Sound Advice from Alexander Pope

They would do well to remember Pope’s warning, “A little learning is a dangerous thing.” 
The Alexander Pope in Donald Trump | The American Spectator

By Janice Shaw Crouse1.20.16

How Trump’s media critics and the GOP establishment have hastened his rise.


My wise and well-read sister, Joan Turrentine’s recent comment to me produced an “aha” moment regarding Donald Trump’s extraordinary popularity. Joan was observing the way the media — particularly as they critique the presidential debates — influence what the public thinks about the candidates, deciding which ones to focus on, which issues are top priority, and which candidate is a “winner.” She summarized her thoughts by quoting Alexander Pope: “Expert criticism, once destined to teach that which is to be admired — the poet’s art — now presumes to be master.”

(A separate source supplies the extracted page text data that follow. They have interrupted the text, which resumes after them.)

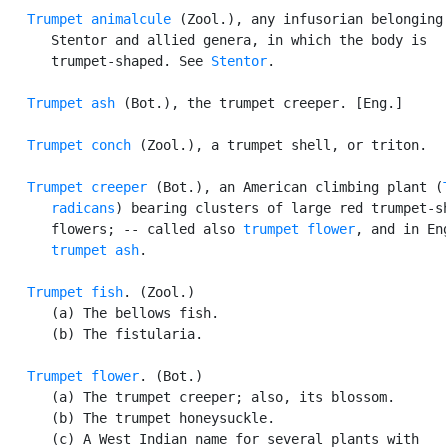
Trumpet animalcule
 (Zool.), any infusorian belonging 
      Stentor and allied genera, in which the body is

      trumpet-shaped. See 
Stentor
.

Trumpet ash
 (Bot.), the trumpet creeper. [Eng.]

Trumpet conch
 (Zool.), a trumpet shell, or triton.

Trumpet creeper
 (Bot.), an American climbing plant (
      radicans
) bearing clusters of large red trumpet-sh
      flowers; -- called also 
trumpet flower
, and in Eng
trumpet ash
.

Trumpet fish
. (Zool.)

      (a) The bellows fish.

      (b) The fistularia.

Trumpet flower
. (Bot.)

      (a) The trumpet creeper; also, its blossom.

      (b) The trumpet honeysuckle.

      (c) A West Indian name for several plants with
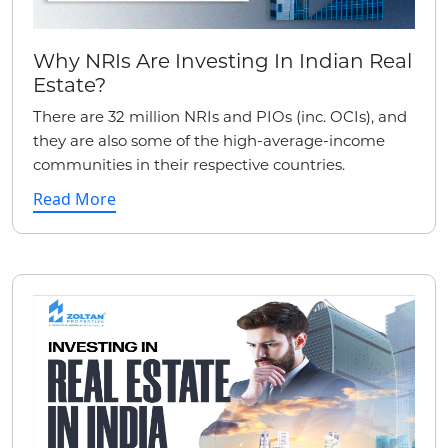
Why NRIs Are Investing In Indian Real
Estate?
There are 32 million NRIs and PIOs (inc. OCIs), and
they are also some of the high-average-income
communities in their respective countries.
Read More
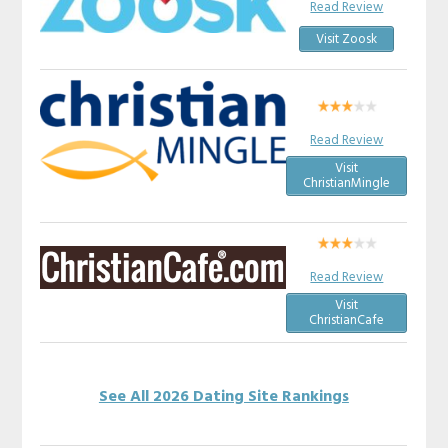
Read Review
Visit Zoosk
Read Review
Visit
ChristianMingle
Read Review
Visit
ChristianCafe
See All 2026 Dating Site Rankings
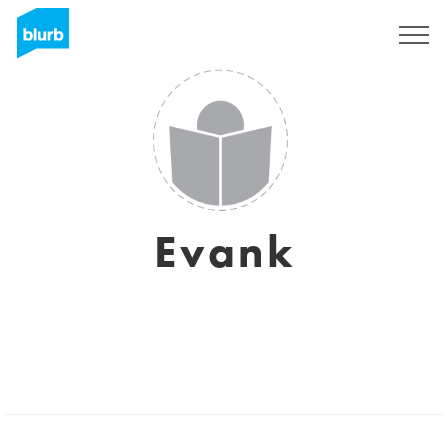
Sign Up
Evank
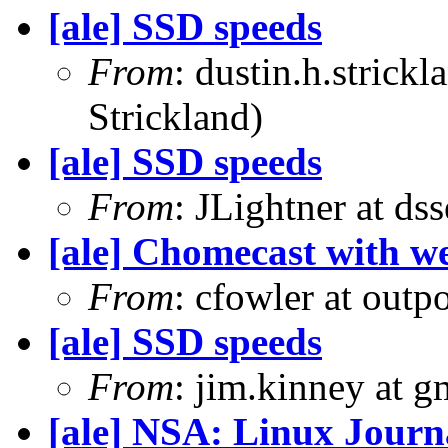
[ale] SSD speeds
From
: dustin.h.strick
Strickland)
[ale] SSD speeds
From
: JLightner at ds
[ale] Chomecast with we
From
: cfowler at outp
[ale] SSD speeds
From
: jim.kinney at 
[ale] NSA: Linux Journ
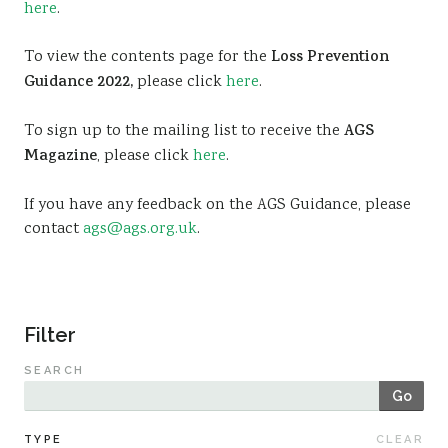
here
.
Sustainability
To view the contents page for the
Loss Prevention
Guidance 2022,
please click
here
.
To sign up to the mailing list to receive the
AGS
Magazine
, please click
here
.
If you have any feedback on the AGS Guidance, please
contact
ags@ags.org.uk
.
Filter
SEARCH
Go
TYPE
CLEAR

Indeed, there are many parallels between the literary critics and their skirmishes in Pope’s day with what passes for political commentary and analysis today. Whether it is poets or politicians, wit and creativity are always at war with conventional wisdom, with the latter’s champions demanding surrender to and conformity with its logic and assessments.

Alexander Pope
First, we have to recognize that Trump’s popularity with his supporters is not totally manufactured. His success with conservatives is also about truth and having the strength and wit to express that truth in a way that resonates. Clearly Americans are “hugely” frustrated with the elites’ dominance of the conversation; it’s about the public’s distaste for having its views and values “dissed.” It’s about having to put up with so much politically correct baloney that Main Street Americans recognize intuitively is “hugely” at variance with truth and reality. It’s about knowing things are going seriously wrong and wanting someone to say so plainly. It’s about wanting someone who is strong and brash enough to effectively rebut the babble that fills the airwaves on the news, in commentaries, that’s expressed throughout the culture in entertainment, on college campuses, around corporate watercoolers, and in everyday discussions in coffee shops and while waiting in grocery store lines,
that even spills into Presidential State of the Union Addresses. People are fed up with demands that they submit and conform to pretentious pseudo-sophisticated nonsense from the elites who presume the superiority of making up their own rules, and who make fun of and treat as ignoramuses those who hold common-sense values in general and Judeo-Christian beliefs in particular.

In short, Trump is someone, in the words of Alexander Pope,
“… whose truth convinced at sight we find,
that give us back the image of our mind.”
Even Liberty University President Jerry Falwell, Jr., while acknowledging that Trump is not the most religious or pious of the candidates, appreciates that Trump is willing to “speak the truth publicly” and that he is not a “puppet of major donors.”